- Outre les ordures locales, l’Indonésie reçoit chaque année des millions de tonnes de déchets qui ne sont pas recyclés dans les pays occidentaux, dont la France.
- Ces importations, illégales et dangereuses, causent le développement d’une véritable économie de la misère dans l’archipel.
- Une équipe de « Sept à Huit » s’est rendue sur place pour rencontrer les travailleurs de ces décharges à ciel ouvert.
Suivez la couverture complète
Sept à huit
Des déchets macérant au soleil par milliers, à perte de vue. Des effluves pestilentielles et des mouches s’agitant autour des détritus. Chaque jour, Erwin, 14 ans, retrouve ce triste décor. Malgré son jeune âge, l’adolescent travaille dans cette immense décharge du sud de Jakarta, la capitale de l’Indonésie. Accompagné de son beau-père Sadraï, il recherche les morceaux de plastique parmi l’amas d’ordures, qui s’étend sur une surface de la taille de Paris. Armés de piques à brochettes, tous deux ramassent les débris de ce matériau pour ensuite les revendre à un grossiste.

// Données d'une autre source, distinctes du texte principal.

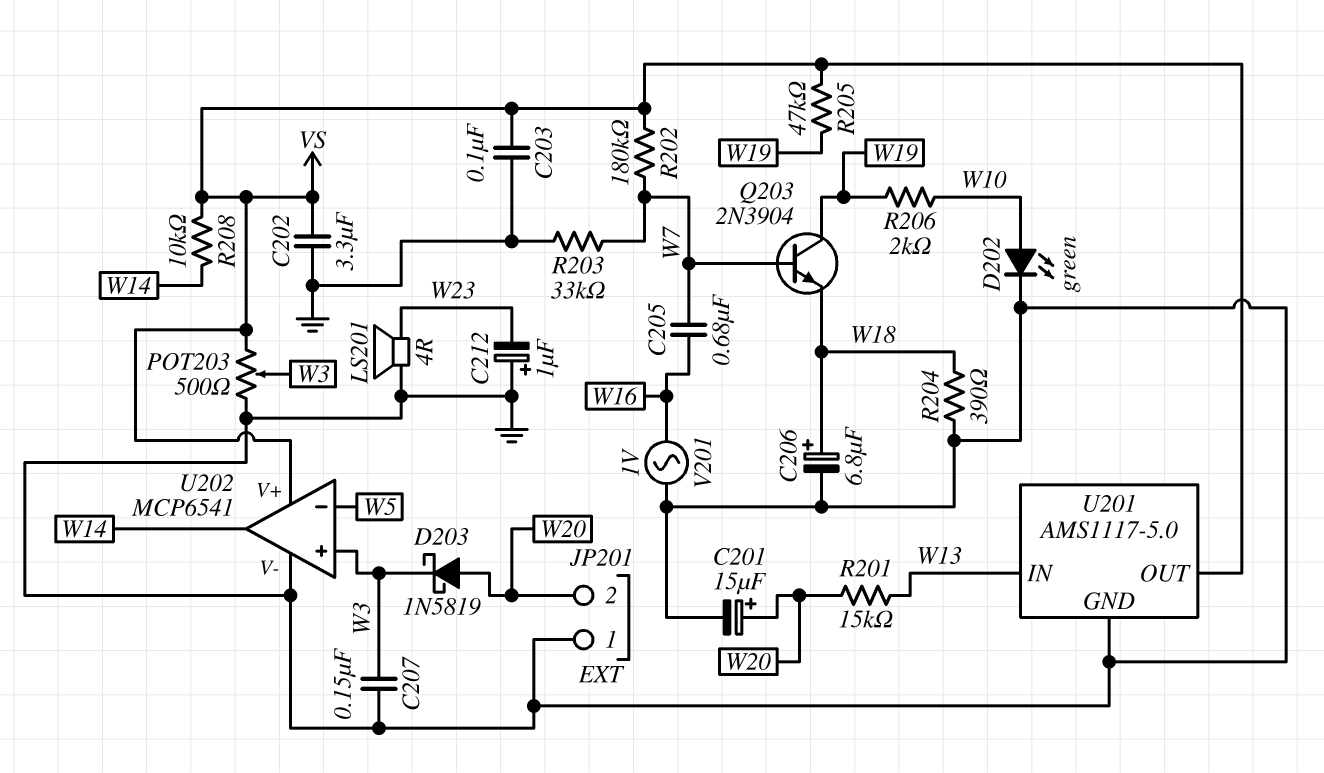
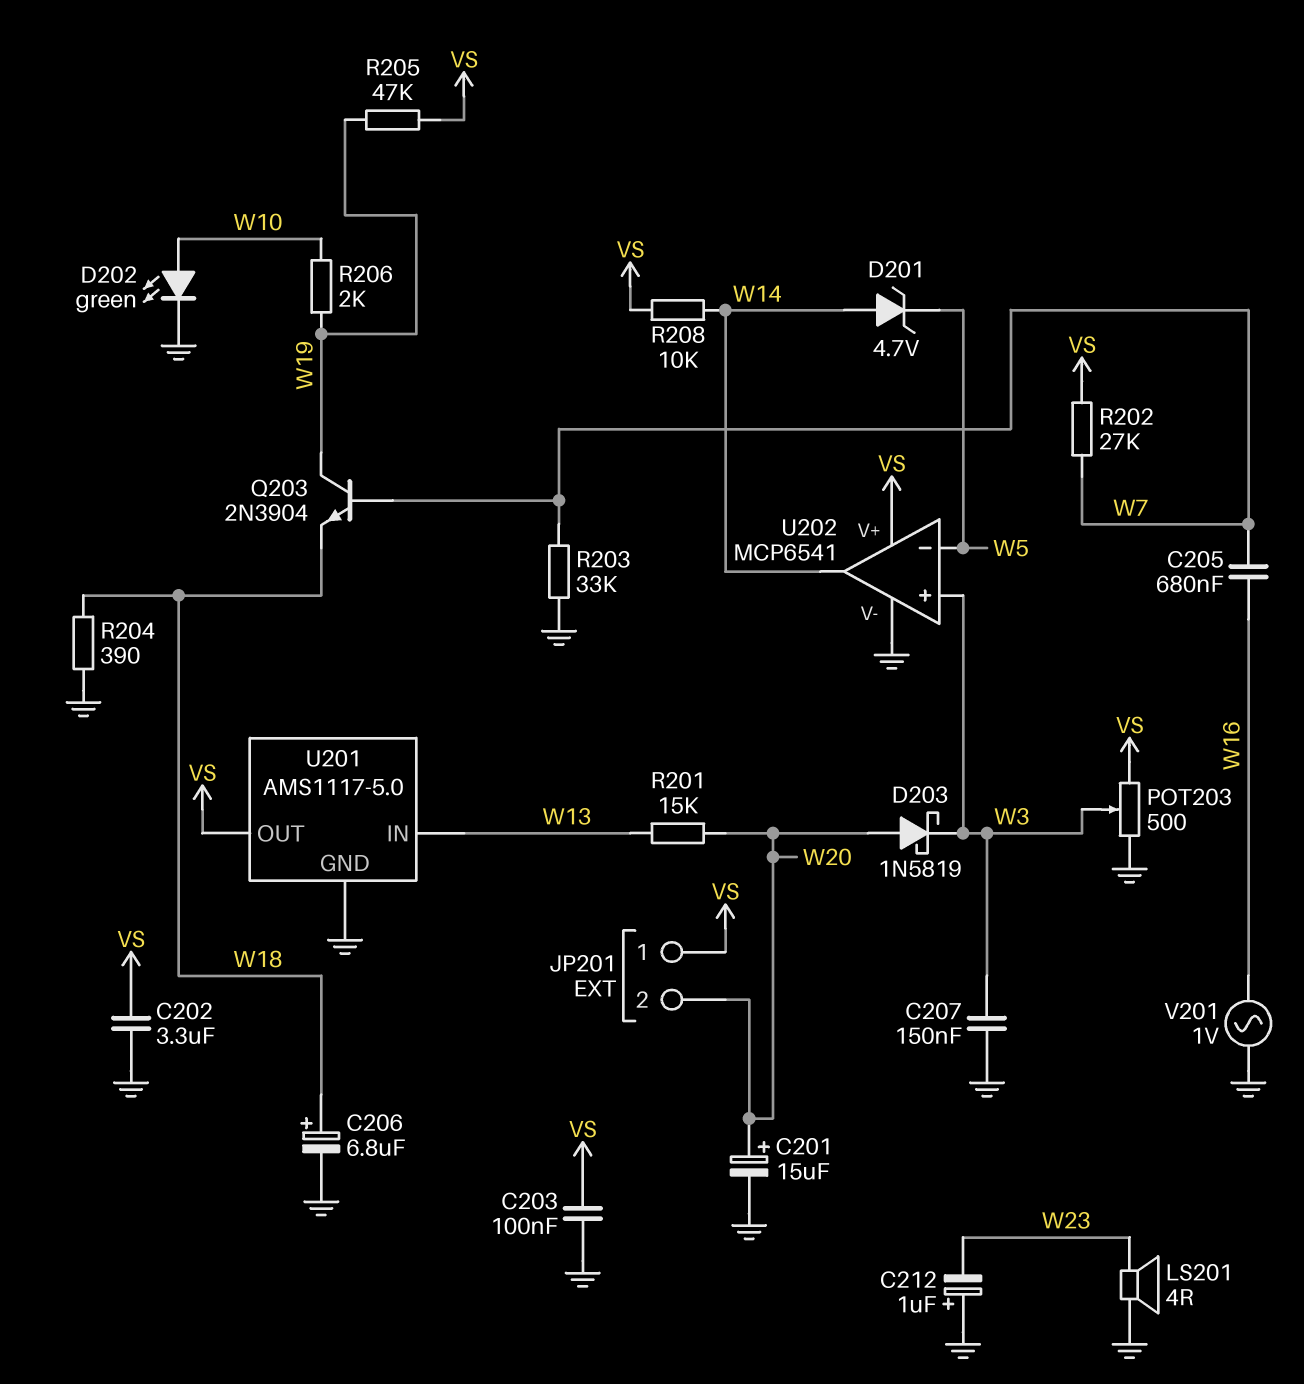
D201: none -> zener 4.7V (A W14, K W5)
JP201 pin 1: GND -> VS
R202: 180k (VS, W7) -> 27k (VS, W7)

Pour survivre, ils doivent collecter au minimum 80 kilos de plastique par jour. « La première fois que je suis venu ici, l’odeur m’a rendu malade
« , raconte Sadraï face à la caméra de « Sept à Huit », dans le reportage, diffusé dimanche dernier sur TF1, à retrouver en tête de cet article. Il est à peine 10 heures, mais le mercure affiche déjà 35 degrés. « Avec la chaleur, c’est épuisant
, confirme Erwin. Et parfois, il y a tellement de mouches que je ne peux pas ouvrir les yeux.
» Tous les jours, 7.500 tonnes de déchets sont déposées dans cette décharge municipale. Comme Erwin et Sadraï, ils sont plus d’un millier à les trier. Femmes, enfants, vieillards… Leur présence est illégale, mais tolérée.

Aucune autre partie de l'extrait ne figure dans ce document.